4 O ESTADO DA RAZÃO
4.1 O Estado civil
Estabelecida a fundamentação da necessidade do Estado, é possível caracterizar a forma
de governo (soberania) que Kant deriva dos conceitos puros do direito. No que se segue, procura-
se demonstrar a solução kantiana ao problema de como o poder deve ser exercido. O Estado civil,
cujo fim é possibilitar o exercício da liberdade externa dos homens de forma pacífica, está
revestido de poder de obrigá-los a agir de acordo com as leis que lhe são inerentes. Portanto, o
direito como coerção é o seu diferencial. Agora, ao contrário do que sucede no estado de
natureza, existe uma instância julgadora da justiça ou injustiça das ações dos homens, doravante
cidadãos. Algumas questões são imprescindíveis: qual o critério de justiça no estado civil? Qual o
fundamento objetivo da legitimidade das leis? Quem deve exercer o poder? E, o que é mais
importante, qual a melhor forma de governo?
Como já afirmado, Kant tem na “constituição republicana”, no republicanismo, a resposta
a todas essas questões. À correta compreensão do republicanismo kantiano é imprescindível a
distinção entre formas de soberania (Formen der Beherrschung) e formas de governo (Formen
der Regierung). Kant não apresenta um ideal constitucional no que concerne à letra da
constituição.

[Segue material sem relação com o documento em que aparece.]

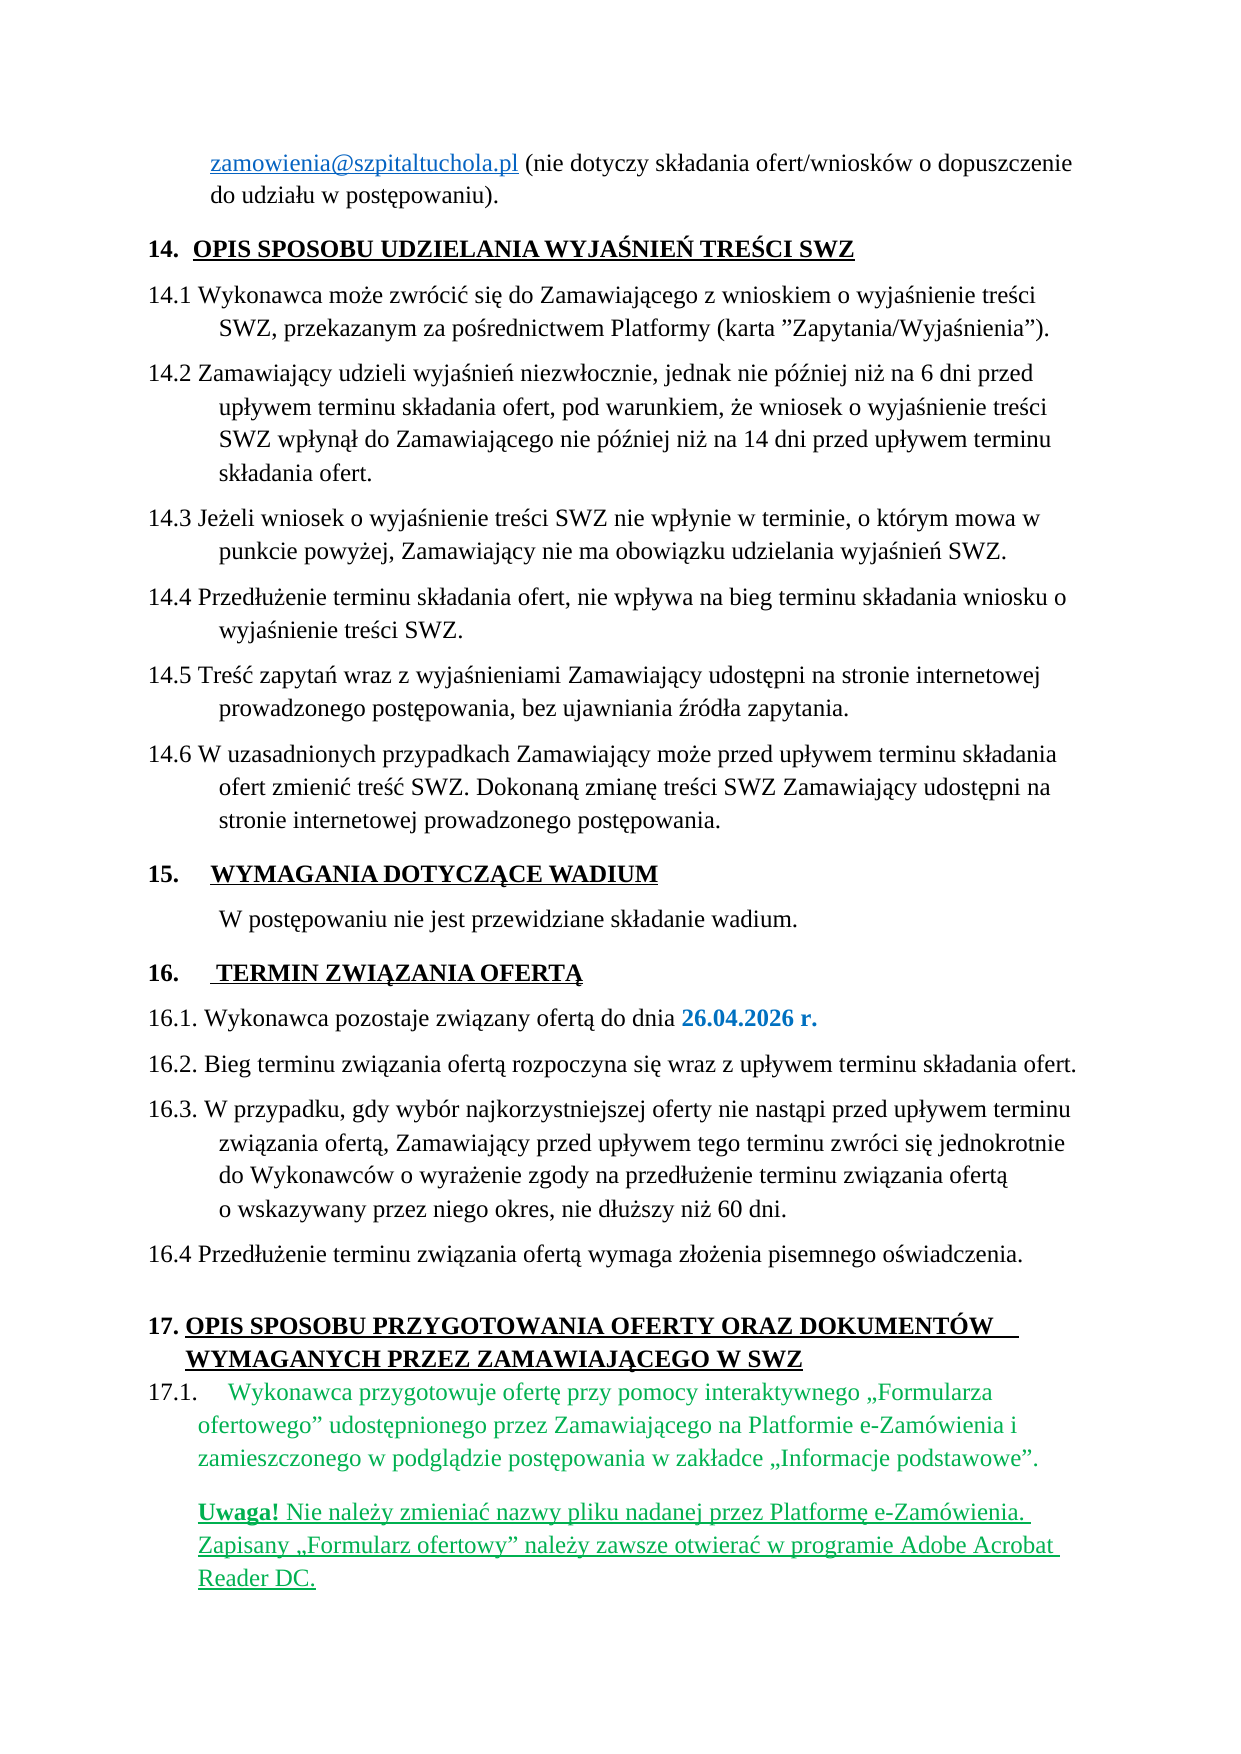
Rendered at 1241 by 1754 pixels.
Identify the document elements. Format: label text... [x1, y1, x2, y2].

list 14.6 W uzasadnionych przypadkach Zamawiający może przed upływem terminu składania ofert zmienić treść SWZ. Dokonaną zmianę treści SWZ Zamawiający udostępni na stronie internetowej prowadzonego postępowania. [148, 739, 1093, 833]
list 14.1 Wykonawca może zwrócić się do Zamawiającego z wnioskiem o wyjaśnienie treści SWZ, przekazanym za pośrednictwem Platformy (karta ”Zapytania/Wyjaśnienia”). [148, 280, 1093, 342]
list Wykonawca przygotowuje ofertę przy pomocy interaktywnego „Formularza ofertowego” udostępnionego przez Zamawiającego na Platformie e-Zamówienia i zamieszczonego w podglądzie postępowania w zakładce „Informacje podstawowe”. [148, 1377, 1093, 1472]
list 16.4 Przedłużenie terminu związania ofertą wymaga złożenia pisemnego oświadczenia. [148, 1239, 1093, 1268]
list 16.1. Wykonawca pozostaje związany ofertą do dnia 26.04.2026 r. [148, 1003, 1093, 1032]
list 14.3 Jeżeli wniosek o wyjaśnienie treści SWZ nie wpłynie w terminie, o którym mowa w punkcie powyżej, Zamawiający nie ma obowiązku udzielania wyjaśnień SWZ. [148, 503, 1093, 565]
text 17. OPIS SPOSOBU PRZYGOTOWANIA OFERTY ORAZ DOKUMENTÓW WYMAGANYCH PRZEZ ZAMAWIAJĄCEGO W SWZ [148, 1311, 1093, 1373]
text W postępowaniu nie jest przewidziane składanie wadium. [218, 904, 1093, 933]
list 14.4 Przedłużenie terminu składania ofert, nie wpływa na bieg terminu składania wniosku o wyjaśnienie treści SWZ. [148, 582, 1093, 643]
list OPIS SPOSOBU UDZIELANIA WYJAŚNIEŃ TREŚCI SWZ [148, 234, 1093, 263]
list Wymagania dotyczące wadium [148, 859, 1093, 887]
list 16.3. W przypadku, gdy wybór najkorzystniejszej oferty nie nastąpi przed upływem terminu związania ofertą, Zamawiający przed upływem tego terminu zwróci się jednokrotnie do Wykonawców o wyrażenie zgody na przedłużenie terminu związania ofertą o wskazywany przez niego okres, nie dłuższy niż 60 dni. [148, 1094, 1093, 1222]
list 14.2 Zamawiający udzieli wyjaśnień niezwłocznie, jednak nie później niż na 6 dni przed upływem terminu składania ofert, pod warunkiem, że wniosek o wyjaśnienie treści SWZ wpłynął do Zamawiającego nie później niż na 14 dni przed upływem terminu składania ofert. [148, 358, 1093, 486]
list 16.2. Bieg terminu związania ofertą rozpoczyna się wraz z upływem terminu składania ofert. [148, 1049, 1093, 1078]
list Uwaga! Nie należy zmieniać nazwy pliku nadanej przez Platformę e-Zamówienia. Zapisany „Formularz ofertowy” należy zawsze otwierać w programie Adobe Acrobat Reader DC. [198, 1497, 1093, 1592]
list Termin związania ofertą [148, 958, 1093, 987]
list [148, 148, 1093, 209]
list 14.5 Treść zapytań wraz z wyjaśnieniami Zamawiający udostępni na stronie internetowej prowadzonego postępowania, bez ujawniania źródła zapytania. [148, 660, 1093, 722]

Por isso, a expressão “constituição republicana”, que Kant utiliza largamente,
parece não realçar que se trata mais do espírito do governo do que à letra da constituição, o que
não acontece com o termo “republicanismo”. A distinção entre formas de soberania e formas de
governo, n’A Paz perpétua, é proposta com o escopo de evitar a confusão entre a “constituição
republicana” e a democrática.
4.1.1 Formas de soberania e formas de governo
Segundo Kant, as formas de um Estado (Formen eines Staats) são diferenciáveis ou
através do número das pessoas que têm o poder no Estado, ou segundo o modo de governar
(Regierungsart) o povo, independentemente de quem governa
153. Ele denomina a primeira
forma de soberania (Form der Beherrschung) e a segunda forma de governo (Form der
Regierung). A primeira está fundamentada num critério quantitativo, qual seja, “segundo a
diferença das pessoas que possuem o supremo poder do Estado”
154. A segunda, definida segundo
um critério qualitativo, diz respeito ao efetivo uso do poder. Assim,
[...] a primeira chama-se efetivamente a forma da soberania (forma imperii) e só há três formas possíveis, a saber, a soberania é possuída por um só, ou por alguns que entre si se religam, ou por todos conjuntamente, formando a sociedade civil (autocracia,
aristocracia e democracia; poder do príncipe, da nobreza e do povo). A segunda é forma
de governo (forma regiminis) e refere-se ao modo, baseado na constituição (no acto da vontade geral pela qual a massa se torna um povo), como o Estado faz uso da plenitude do seu poder: neste sentido, a constituição é ou republicana, ou despótica.155
O republicanismo kantiano é a idéia de um governo segundo os princípios puros do
direito. Fundamental, para Kant, é a forma de governo, a maneira como o governante do Estado
(aquele que detém efetivamente o poder no Estado – na respublica phaenomenon) exerce o seu
poder.
A forma republicana de governar está fundamentada na idéia de um ato da vontade geral
– o contrato social. Esse é o critério que permite avaliar se determinada constituição está ou não
de acordo com os princípios puros do direito. Ou se governa republicanamente, ou o governo é
despótico.
“O republicanismo é o princípio político da separação do poder executivo (governo) do
legislativo”
156; além disso, o fundamental, para Kant, é que o poder legislativo “pertença” ao
povo
157. Essa afirmação é inseparável da idéia do contrato originário, e, justamente por isso, a
república é a única forma de governo que o tem na sua essência. Em virtude do direito inalienável
de cada homem à liberdade, pelo simples fato de ser homem, é impossível outra forma de
governo que respeite esse princípio supremo, a não ser aquela na qual quem obedece é, ao mesmo
tempo, o legislador. É importante esclarecer que não se trata de uma legislação empírica dos
homens unidos em assembléia. O republicanismo é a forma de governo que respeita e governa
segundo os princípios racionais. O homem, devido a sua racionalidade, é legislador de um ponto
154 Ibid. 155 Ibid. 156 Ibid.
157 Por ora, isso é suficiente. Contudo, essa tese kantiana, tão explícita quanto problemática, será analisada mais
detalhadamente ao se tratar da Distinção dos poderes e do Conceito de soberania. (Cf. “4.3 A distinção dos poderes” e “4.3.1 O conceito de soberania”).